Ainsi on voit peu les opérations chirurgicales. Le montage préfère les plans travaillés sur les corps. Le féminin (la mère qui se coiffe) comme le masculin (les mains du père). C’est évidemment le corps de Coby qui occupe l’espace. Ce corps qui évolue, dont on voit quelques détails : les poils, les tétons, la carrure… Rien d’exhibitionniste ou même d’impudique. Tout paraît naturel.
Moteur à réactions
Ce qui intéresse Christian Sonderegger, discrètement et délicatement, ce sont les répercussions de cette transformation sur une famille. La fille, la sœur, la petite amie devient le fils, le frère, le petit ami. Dans cette Amérique ordinaire, il y a avant tout le regard des autres qu’il faut dépasser, l’acceptation difficile qu’il faut digérer, l’intégration nécessaire qu’il faut assimiler. Cela prend du temps, cela cause des maladresses.
Mais Coby est né « dans la bonne famille ». Ouverte. Unie. Compréhensive. Ce qui évite là encore toute dramatisation. Cela ne signifie pas que changer de sexe n’a pas de conséquences sur les autres. Chacun a son vécu et ses obstacles personnels. Mais le documentaire pourrait servir de « modèle », de manuel pour les Nuls. Pédagogique et psychologique, le film est lumineux et positif, sans jamais être dans la compassion ou la naïveté.
C’est un regard frontal et comportemental, à la fois extérieur (la caméra est un agent provocateur en soi) et intérieur (le documentariste est un membre « invisible » de la famille). Le spectateur est embarqué dans une aventure intérieure où « il n’y a rien à comprendre », où il n’y a pas d’autre explication que ce désir profond de changer de genre. C’est aussi l’histoire d’une obsession. Durant plusieurs années, c’est le noyau du réacteur de cette famille. La décision de Coby, qui n’est jamais jugée ni remise en question, révolutionne aussi bien les habitudes que les souvenirs.

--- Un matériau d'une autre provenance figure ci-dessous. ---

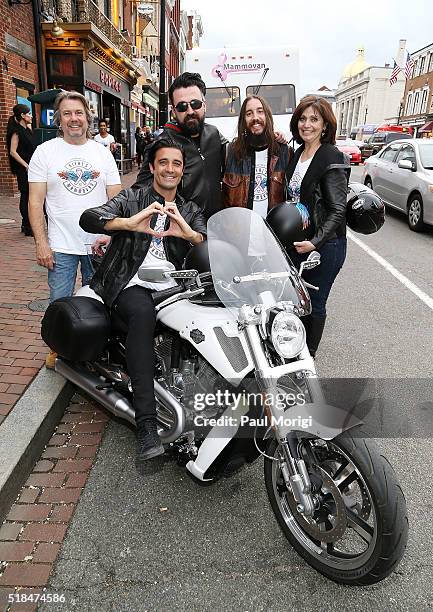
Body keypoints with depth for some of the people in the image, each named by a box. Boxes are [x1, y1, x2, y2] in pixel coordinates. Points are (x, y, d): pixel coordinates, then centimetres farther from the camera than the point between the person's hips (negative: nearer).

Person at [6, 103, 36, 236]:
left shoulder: (28, 128, 13)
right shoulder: (16, 131, -10)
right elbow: (13, 152, -15)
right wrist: (26, 165, -18)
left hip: (30, 167, 8)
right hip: (22, 169, -8)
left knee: (29, 195, 11)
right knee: (25, 195, -5)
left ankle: (26, 224, 20)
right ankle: (27, 226, 0)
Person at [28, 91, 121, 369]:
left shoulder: (102, 152, 7)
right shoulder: (45, 152, 1)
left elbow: (116, 199, 7)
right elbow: (35, 202, -2)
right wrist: (41, 243, -9)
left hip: (100, 243, 2)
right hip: (61, 245, -2)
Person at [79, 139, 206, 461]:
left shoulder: (191, 211, 21)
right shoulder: (132, 198, 12)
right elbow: (88, 218, -7)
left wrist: (187, 232, -20)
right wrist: (130, 222, -27)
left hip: (172, 288, 3)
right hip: (132, 284, -3)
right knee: (143, 313, -37)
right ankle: (147, 422, -36)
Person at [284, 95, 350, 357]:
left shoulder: (333, 159, -12)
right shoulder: (297, 154, 11)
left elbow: (338, 210, -17)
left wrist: (316, 242, -27)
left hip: (325, 245, -6)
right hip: (297, 241, 7)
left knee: (314, 303, 4)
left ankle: (309, 356, 21)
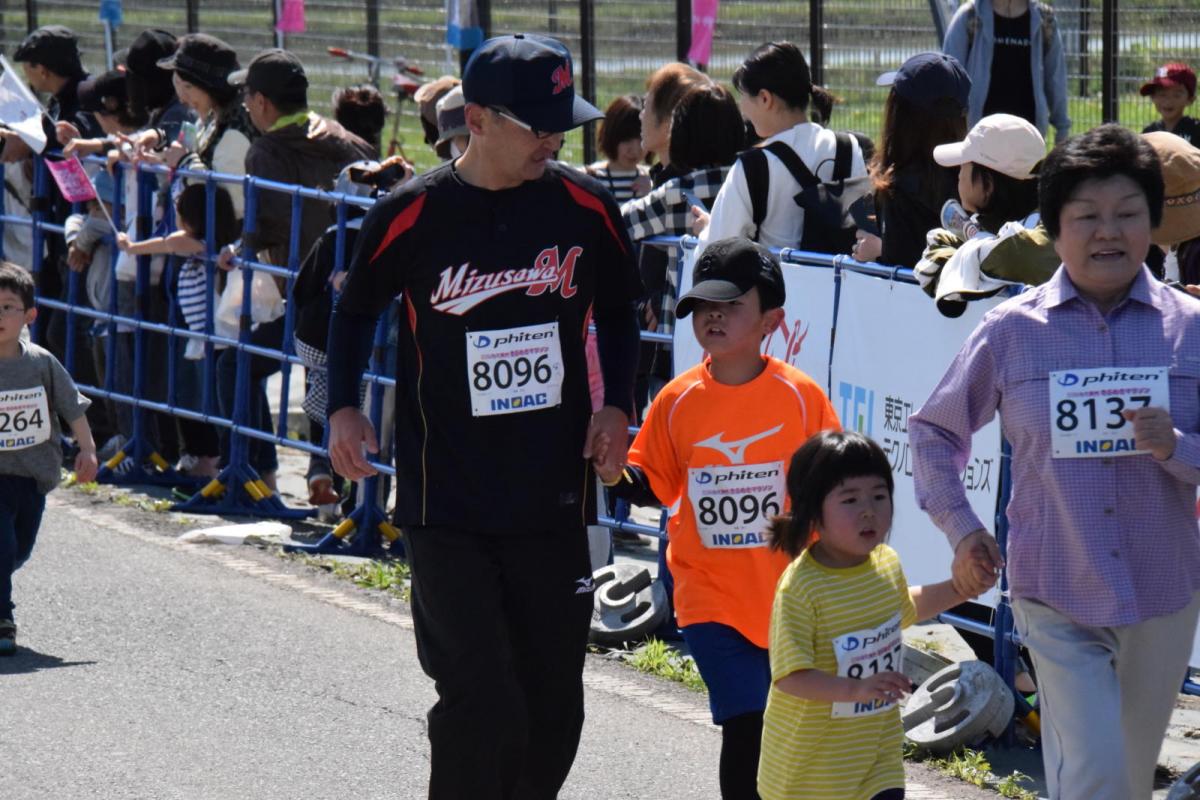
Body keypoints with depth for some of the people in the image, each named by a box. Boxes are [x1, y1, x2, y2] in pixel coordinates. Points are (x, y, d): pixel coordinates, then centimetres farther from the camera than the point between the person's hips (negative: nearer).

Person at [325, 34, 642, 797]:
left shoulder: (585, 206, 1)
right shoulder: (413, 214, -7)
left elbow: (617, 313, 18)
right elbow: (356, 307, 11)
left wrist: (616, 404, 2)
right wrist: (344, 406, -2)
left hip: (553, 502, 3)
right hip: (447, 507, -3)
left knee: (553, 712, 8)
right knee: (482, 707, -12)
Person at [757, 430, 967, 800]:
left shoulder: (886, 563, -3)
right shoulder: (799, 587, -26)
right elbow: (790, 676, -31)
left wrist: (954, 590, 9)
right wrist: (856, 689, -43)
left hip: (876, 748, 5)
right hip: (809, 754, -5)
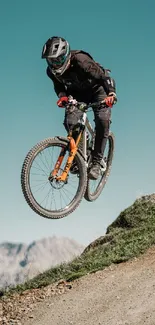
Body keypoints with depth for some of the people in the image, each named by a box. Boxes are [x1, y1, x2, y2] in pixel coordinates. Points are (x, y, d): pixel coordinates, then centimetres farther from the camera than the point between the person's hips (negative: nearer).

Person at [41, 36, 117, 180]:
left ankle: (96, 162, -16)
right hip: (77, 93, 4)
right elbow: (59, 85, -1)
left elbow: (104, 76, -33)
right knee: (69, 122, -18)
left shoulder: (81, 61, -36)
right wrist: (62, 96, -24)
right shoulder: (52, 70, -20)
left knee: (102, 120, -25)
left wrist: (111, 93, -49)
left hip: (97, 89, -4)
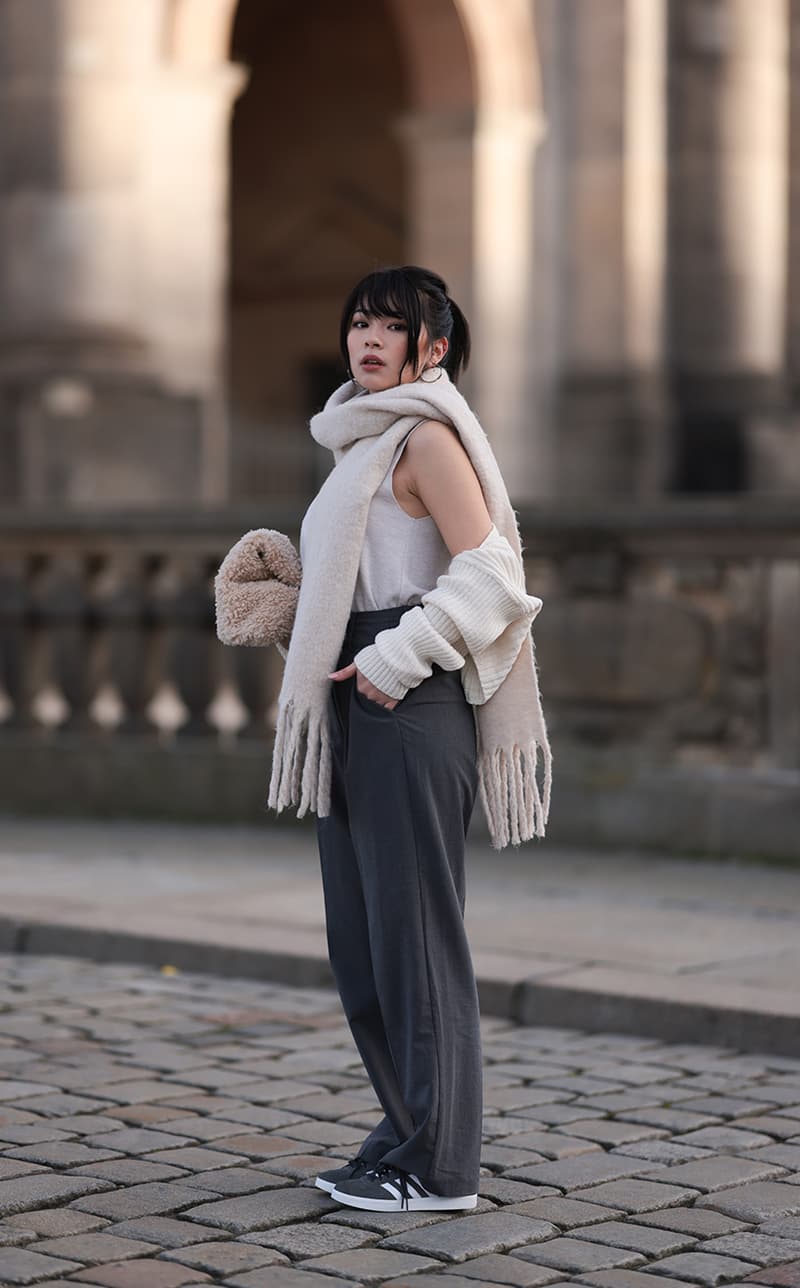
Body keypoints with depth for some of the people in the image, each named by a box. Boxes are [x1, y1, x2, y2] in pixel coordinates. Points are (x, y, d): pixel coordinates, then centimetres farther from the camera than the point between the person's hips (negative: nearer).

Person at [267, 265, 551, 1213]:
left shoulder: (428, 438, -8)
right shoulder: (366, 441, 20)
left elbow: (489, 574, -17)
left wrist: (396, 660, -19)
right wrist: (294, 614, 13)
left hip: (411, 708, -10)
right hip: (354, 708, 10)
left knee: (413, 928, -6)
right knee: (358, 936, 12)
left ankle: (439, 1163, 0)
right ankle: (409, 1130, 22)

Transgenre. Le film l’est (entre docu dans le fond et fiction dans la forme). Le sujet l’est. Il suffit d’écouter la voix de Coby muer au fil des injections de testostérone pour capter l’évolution hormonale. Mais là où souvent on nous interpelle sur les questions d’identité, le film s’intéresse davantage au portrait intime d’un mec né avec un utérus. On ne se questionne jamais sur son choix. Il semble évident. « Aucun doute, c’est un homme » dit son frère. C’est sans doute ce qu’il y a de plus beau et de plus juste. Le film est une déclaration d’amour envers un fils/frère/boyfriend qui maintenant « peut commencer le reste de sa vie ». Sa vraie vie.